PASSAGE SHOWN start

# HO tracks in Atlanta??



## [email protected] (Jan 25, 2007)

I'm going to be in Ata. in early march. Are there any public HO tracks in the area to do some fun low key racing?? The closer to Metro the better. My sis is getting married and maybe i can borrow a car and have some guy fun. mj


----------



## SplitPoster (May 16, 2006)

Not familiar with any HO tracks, but do check out JD Model Raceway in Discover Mills Mall off I-85 - a really neat commercial 1:32 track.


----------



## roffutt (Jun 30, 2006)

*Homer's*

Homers 

I have not been here yet... but it is on my list next time I make it to atlanta! 
Looks awesome! I might never leave...

-roffutt


----------



## [email protected] (Jan 25, 2007)

Looks like i'm going to have to get to ATL a few days early! Thx mj


----------



## jstudrawa (Mar 20, 2008)

Wow, nice place. Thanks for posting it. I live in Atlanta and just got my Tomy Super International today. Looking to relive the past a bit and start slow into the realms.

Buddy has a digital setup in Chicago, but I don't have the cash or space yet 

HO looks fun!

Edit: Stillwell Racing in business still? I can't pull up an address or phone number on yellowpages, nor is there an address on their website. They list a phone number that has a voicemail by someone named "Janelle". Ideas?


----------



## LDThomas (Nov 30, 1999)

Yes, Homer is still around and racing. He has never had a Yellow Pages listing that I am aware of. He does all his business by word of mouth. I don't have his address or phone number but I am sure others online here will have it. I have been fortunate enough to visit SRE and it is quite a place to race!


----------



## jstudrawa (Mar 20, 2008)

Hope someone can help me out, I'd love to go this weekend possibly but without an address... 

Glad he's still around, the 8 yo may have a sweet birthday party!


----------



## LDThomas (Nov 30, 1999)

Try this:

[email protected]

or this:

770-U-GO-RACE

Hope this helps...


----------



## BlueDevilDonnie (Oct 27, 2006)

PASSAGE SHOWN end
RECORD EXTRACTS start

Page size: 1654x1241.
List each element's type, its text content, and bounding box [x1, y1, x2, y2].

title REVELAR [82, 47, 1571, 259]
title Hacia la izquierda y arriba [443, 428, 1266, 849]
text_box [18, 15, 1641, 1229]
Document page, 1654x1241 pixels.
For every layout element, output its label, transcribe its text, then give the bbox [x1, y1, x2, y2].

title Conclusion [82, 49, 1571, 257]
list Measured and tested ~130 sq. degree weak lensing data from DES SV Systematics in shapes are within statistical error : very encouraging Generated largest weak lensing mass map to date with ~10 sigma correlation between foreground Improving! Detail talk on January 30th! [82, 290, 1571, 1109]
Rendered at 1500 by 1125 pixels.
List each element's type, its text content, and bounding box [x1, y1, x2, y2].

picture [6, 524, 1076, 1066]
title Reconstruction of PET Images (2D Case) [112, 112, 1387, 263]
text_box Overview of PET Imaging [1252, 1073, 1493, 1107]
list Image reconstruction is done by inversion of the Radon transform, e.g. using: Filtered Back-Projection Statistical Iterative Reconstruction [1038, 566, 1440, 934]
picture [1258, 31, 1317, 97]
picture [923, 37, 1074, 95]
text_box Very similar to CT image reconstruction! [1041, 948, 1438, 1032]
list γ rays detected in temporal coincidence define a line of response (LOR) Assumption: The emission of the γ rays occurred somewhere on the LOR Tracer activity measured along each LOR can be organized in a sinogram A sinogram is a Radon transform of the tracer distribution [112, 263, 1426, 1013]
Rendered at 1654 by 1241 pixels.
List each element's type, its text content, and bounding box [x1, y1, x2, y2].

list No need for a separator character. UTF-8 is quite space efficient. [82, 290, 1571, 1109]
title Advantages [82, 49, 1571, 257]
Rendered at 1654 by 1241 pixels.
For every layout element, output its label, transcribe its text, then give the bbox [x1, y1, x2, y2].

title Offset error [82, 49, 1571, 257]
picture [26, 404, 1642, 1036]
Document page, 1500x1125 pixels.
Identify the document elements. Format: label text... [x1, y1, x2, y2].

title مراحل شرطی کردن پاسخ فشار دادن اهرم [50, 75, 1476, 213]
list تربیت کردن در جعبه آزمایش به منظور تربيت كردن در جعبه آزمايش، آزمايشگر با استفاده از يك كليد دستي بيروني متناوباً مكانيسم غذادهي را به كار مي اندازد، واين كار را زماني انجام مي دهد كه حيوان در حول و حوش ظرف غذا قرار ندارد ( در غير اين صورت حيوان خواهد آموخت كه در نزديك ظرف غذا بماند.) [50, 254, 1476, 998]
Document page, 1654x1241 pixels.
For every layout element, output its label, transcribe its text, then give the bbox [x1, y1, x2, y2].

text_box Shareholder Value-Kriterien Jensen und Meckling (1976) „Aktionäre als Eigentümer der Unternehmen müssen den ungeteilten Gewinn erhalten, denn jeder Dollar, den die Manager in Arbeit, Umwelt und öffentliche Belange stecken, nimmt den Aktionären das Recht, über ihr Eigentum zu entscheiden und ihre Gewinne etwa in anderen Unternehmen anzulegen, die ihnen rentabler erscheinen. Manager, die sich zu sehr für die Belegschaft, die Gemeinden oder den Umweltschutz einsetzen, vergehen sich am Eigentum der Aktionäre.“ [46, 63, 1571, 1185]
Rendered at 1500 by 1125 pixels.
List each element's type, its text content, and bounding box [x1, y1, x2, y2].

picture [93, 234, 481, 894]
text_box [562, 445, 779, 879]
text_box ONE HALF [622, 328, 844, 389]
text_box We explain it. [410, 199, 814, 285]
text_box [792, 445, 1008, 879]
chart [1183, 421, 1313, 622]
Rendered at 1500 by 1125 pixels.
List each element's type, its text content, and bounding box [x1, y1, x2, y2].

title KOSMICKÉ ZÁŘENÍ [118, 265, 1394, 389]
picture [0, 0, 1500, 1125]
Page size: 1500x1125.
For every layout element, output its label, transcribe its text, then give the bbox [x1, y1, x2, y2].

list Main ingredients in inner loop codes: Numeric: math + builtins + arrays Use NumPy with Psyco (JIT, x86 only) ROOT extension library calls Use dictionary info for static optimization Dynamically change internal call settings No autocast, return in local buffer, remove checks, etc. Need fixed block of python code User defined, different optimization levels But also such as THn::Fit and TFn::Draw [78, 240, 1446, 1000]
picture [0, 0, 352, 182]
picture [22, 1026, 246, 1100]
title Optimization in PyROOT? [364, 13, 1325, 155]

RECORD EXTRACTS end

DIRECTION 1 - Reproduce the part of the Atlanta HO tracks thread from "Wow, nice place." up to and including "HO looks fun!".
DIRECTION 2 - Condense the paragraph of the Atlanta HO tracks thread that opens "Yes, Homer is still around and racing" into a short bulleted list that keeps its main facts.
The material has no connection to the Atlanta HO tracks thread.

FULL ANSWER 1 -
Wow, nice place. Thanks for posting it. I live in Atlanta and just got my Tomy Super International today. Looking to relive the past a bit and start slow into the realms.

Buddy has a digital setup in Chicago, but I don't have the cash or space yet 

HO looks fun!

FULL ANSWER 2 -
- Homer is still around and racing.
- He has never had a Yellow Pages listing that the poster knows of and does all his business by word of mouth.
- The poster doesn't have his address or phone number but is sure others on the forum do.
- The poster has visited SRE and calls it quite a place to race.